** Provided material follows **
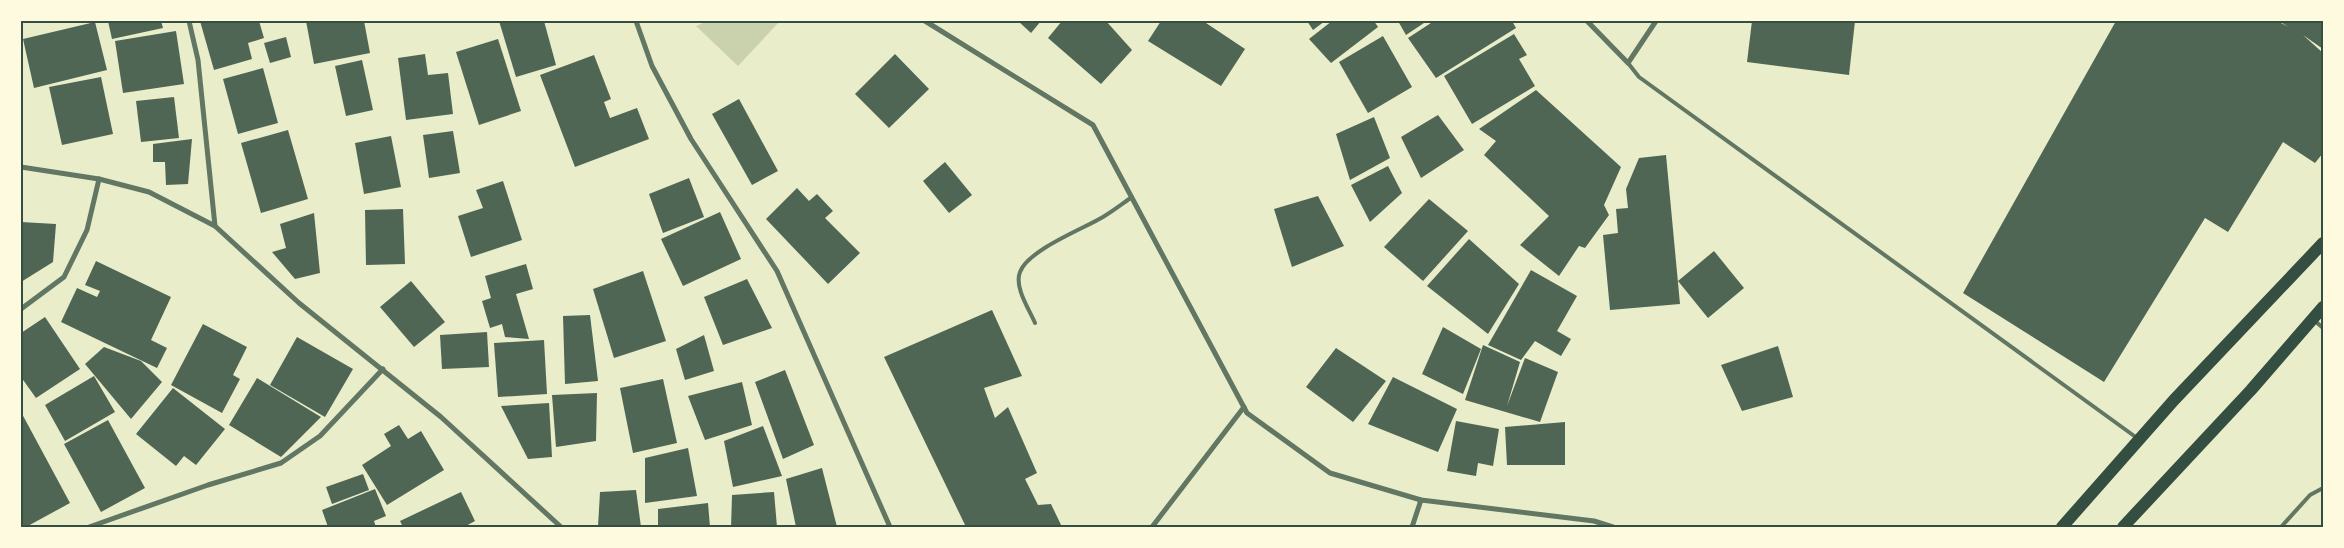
<svg xmlns="http://www.w3.org/2000/svg" width="2344" height="548" font-family="'Golos Text',sans-serif">
<style>
.green{fill:#cad2ad}
.building{fill:#4f6655}
.lines{fill:none;stroke-linecap:round;stroke-linejoin:round}
.service{stroke:#617663;stroke-width:4}
.minor{stroke:#617663;stroke-width:5}
.primary{stroke:#344e41;stroke-width:12}
.neatline{fill:none;stroke:#344e41;stroke-width:2}
</style>
<rect width="100%" height="100%" fill="#e9edc9"/>
<polygon class="green" points="708,21 780,21 738,66 696,26"/>
<g class="building">
<polygon points="108,21 161,21 163,28 112,39"/>
<polygon points="200,21 259,21 264,38 248,43 252,59 214,70"/>
<polygon points="306,21 364,21 370,53 314,64"/>
<polygon points="499,21 544,21 556,65 516,77"/>
<polygon points="1018,21 1041,21 1031,33"/>
<polygon points="1062,21 1106,21 1132,50 1101,84 1048,38"/>
<polygon points="1161,21 1203,21 1245,49 1221,86 1148,41"/>
<polygon points="1307,21 1325,21 1313,30"/>
<polygon points="1332,21 1374,21 1378,27 1331,63 1309,39"/>
<polygon points="1398,21 1427,21 1406,35"/>
<polygon points="1434,21 1512,21 1516,28 1436,78 1408,38"/>
<polygon points="1752,21 1855,21 1849,75 1747,62"/>
<polygon points="2116,21 2277,21 2289,27 2279,21 2323,21 2323,49 2303,35 2323,53 2323,153 2315,163 2283,142 2228,232 2205,218 2104,382 1963,293"/>
<polygon points="95,22 107,70 34,88 23,39"/>
<polygon points="176,31 184,84 123,93 115,41"/>
<polygon points="1514,34 1527,55 1519,59 1535,86 1472,124 1444,76"/>
<polygon points="1383,36 1412,87 1368,113 1339,62"/>
<polygon points="286,37 291,57 270,63 264,43"/>
<polygon points="498,39 521,111 479,125 456,52"/>
<polygon points="425,54 428,75 448,73 453,114 406,120 398,58"/>
<polygon points="895,54 929,89 889,128 855,94"/>
<polygon points="594,55 611,99 604,102 610,118 637,108 649,139 575,167 540,75"/>
<polygon points="362,60 373,110 346,116 335,66"/>
<polygon points="263,68 278,123 238,134 223,79"/>
<polygon points="101,77 113,134 62,145 49,87"/>
<polygon points="1536,90 1621,167 1604,205 1609,215 1585,248 1579,246 1559,276 1520,245 1549,216 1484,155 1496,141 1479,129"/>
<polygon points="174,97 179,138 141,142 136,101"/>
<polygon points="739,99 778,171 752,185 712,114"/>
<polygon points="1438,115 1464,150 1421,178 1401,137"/>
<polygon points="1374,117 1390,158 1350,180 1336,134"/>
<polygon points="288,130 308,199 261,213 241,143"/>
<polygon points="453,131 460,173 429,178 423,135"/>
<polygon points="391,136 401,187 364,194 355,143"/>
<polygon points="192,139 188,184 166,185 165,162 153,162 153,144"/>
<polygon points="1666,155 1680,304 1610,310 1603,235 1618,233 1616,209 1628,208 1626,189 1639,158"/>
<polygon points="945,162 972,195 949,213 923,181"/>
<polygon points="1388,166 1402,193 1370,222 1351,185"/>
<polygon points="689,178 704,217 663,233 649,194"/>
<polygon points="503,181 522,240 471,257 458,216 483,208 476,190"/>
<polygon points="797,188 809,201 817,194 833,211 825,218 860,253 828,284 766,219"/>
<polygon points="1318,196 1344,246 1292,267 1274,209"/>
<polygon points="1429,199 1468,231 1423,281 1384,247"/>
<polygon points="403,209 405,264 366,265 365,210"/>
<polygon points="720,212 741,259 683,286 661,239"/>
<polygon points="314,213 320,273 295,279 272,252 286,248 280,224"/>
<polygon points="21,222 56,224 53,262 21,282"/>
<polygon points="1469,239 1519,284 1488,334 1427,286"/>
<polygon points="1714,251 1744,288 1708,318 1678,281"/>
<polygon points="96,261 171,297 151,340 167,348 157,368 61,322 77,288 97,297 100,291 85,285"/>
<polygon points="526,264 533,289 516,294 529,339 505,337 502,324 490,328 482,301 491,298 485,276"/>
<polygon points="1531,270 1577,296 1557,331 1571,339 1561,356 1535,341 1521,360 1488,345"/>
<polygon points="643,271 666,341 614,358 593,289"/>
<polygon points="747,279 772,328 723,345 704,297"/>
<polygon points="411,281 445,322 414,347 380,307"/>
<polygon points="992,310 1022,376 984,388 995,418 1008,407 1037,473 1025,479 1038,505 1051,504 1062,527 966,527 884,357"/>
<polygon points="590,315 598,381 565,384 563,316"/>
<polygon points="45,317 80,369 36,398 21,377 21,333"/>
<polygon points="203,324 247,347 233,375 240,379 222,413 171,385"/>
<polygon points="1443,327 1481,349 1463,394 1422,374"/>
<polygon points="487,332 489,367 442,369 440,335"/>
<polygon points="704,335 714,371 685,380 676,349"/>
<polygon points="297,337 353,369 325,417 270,385"/>
<polygon points="544,340 547,394 498,397 494,343"/>
<polygon points="1483,345 1520,362 1507,406 1525,358 1558,372 1540,422 1465,400"/>
<polygon points="1778,346 1793,397 1742,411 1721,365"/>
<polygon points="104,347 141,361 162,382 131,419 85,364"/>
<polygon points="1336,348 1386,381 1353,422 1306,387"/>
<polygon points="785,370 814,445 783,459 755,382"/>
<polygon points="94,376 115,412 65,441 45,405"/>
<polygon points="1393,377 1457,409 1438,452 1368,424"/>
<polygon points="257,378 321,417 281,457 229,425"/>
<polygon points="663,379 677,443 633,453 620,388"/>
<polygon points="742,382 752,425 705,440 688,396"/>
<polygon points="173,388 225,429 196,465 184,456 176,466 136,434"/>
<polygon points="597,393 596,441 556,447 552,395"/>
<polygon points="549,403 552,457 528,459 501,406"/>
<polygon points="21,412 70,503 26,527 21,527"/>
<polygon points="108,420 145,488 101,512 64,444"/>
<polygon points="1456,421 1499,429 1493,466 1478,463 1476,476 1447,471"/>
<polygon points="1565,422 1565,465 1507,465 1505,427"/>
<polygon points="399,425 408,439 421,431 444,470 387,505 362,465 391,446 384,434"/>
<polygon points="763,426 782,476 733,487 724,441"/>
<polygon points="688,448 697,496 645,503 645,458"/>
<polygon points="822,468 837,527 796,527 786,479"/>
<polygon points="363,474 369,490 332,504 326,487"/>
<polygon points="375,489 386,516 374,521 376,527 328,527 322,510"/>
<polygon points="636,490 641,527 598,527 600,492"/>
<polygon points="461,492 475,521 464,527 403,527 400,521"/>
<polygon points="774,492 777,527 731,527 732,495"/>
<polygon points="708,503 710,527 658,527 658,509"/>
</g>
<g class="lines">
<g class="service">
<polyline points="1628,63 1639,77 2137,438"/>
<polyline points="2314,320 2323,328"/>
<path d="M 1035,323 C 1029,309 1014,287 1020,272 C 1028,250 1083,229 1103,217 C 1113,211 1122,204 1132,197"/>
<polyline points="2281,527 2310,495 2323,488"/>
</g>
<g class="minor">
<polyline points="189,21 198,60 215,226"/>
<polyline points="636,21 652,66 691,139 777,271 890,527"/>
<polyline points="925,21 1093,125 1247,413 1330,473 1421,500 1594,521 1613,527"/>
<polyline points="1587,21 1628,63 1656,21"/>
<polyline points="21,167 99,179 149,192 215,226 299,303 441,417 561,527"/>
<polyline points="21,309 64,277 87,230 99,179"/>
<polyline points="89,527 208,485 281,463 320,436 383,369"/>
<polyline points="1152,527 1244,407"/>
<polyline points="1412,527 1421,500"/>
</g>
<g class="primary">
<polyline points="2062,527 2174,400 2323,243"/>
<polyline points="2123,527 2251,390 2323,307"/>
</g>
</g>
<rect width="2344" height="548" fill="none" stroke="#fefae0" stroke-width="45"/>
<rect x="22" y="22" width="2300" height="504" class="neatline"/>
</svg>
** End of Provided material **
**What this task involves:**
Reply with one number, the count of lines in the entries that hold the string "service".

**Task output:**
2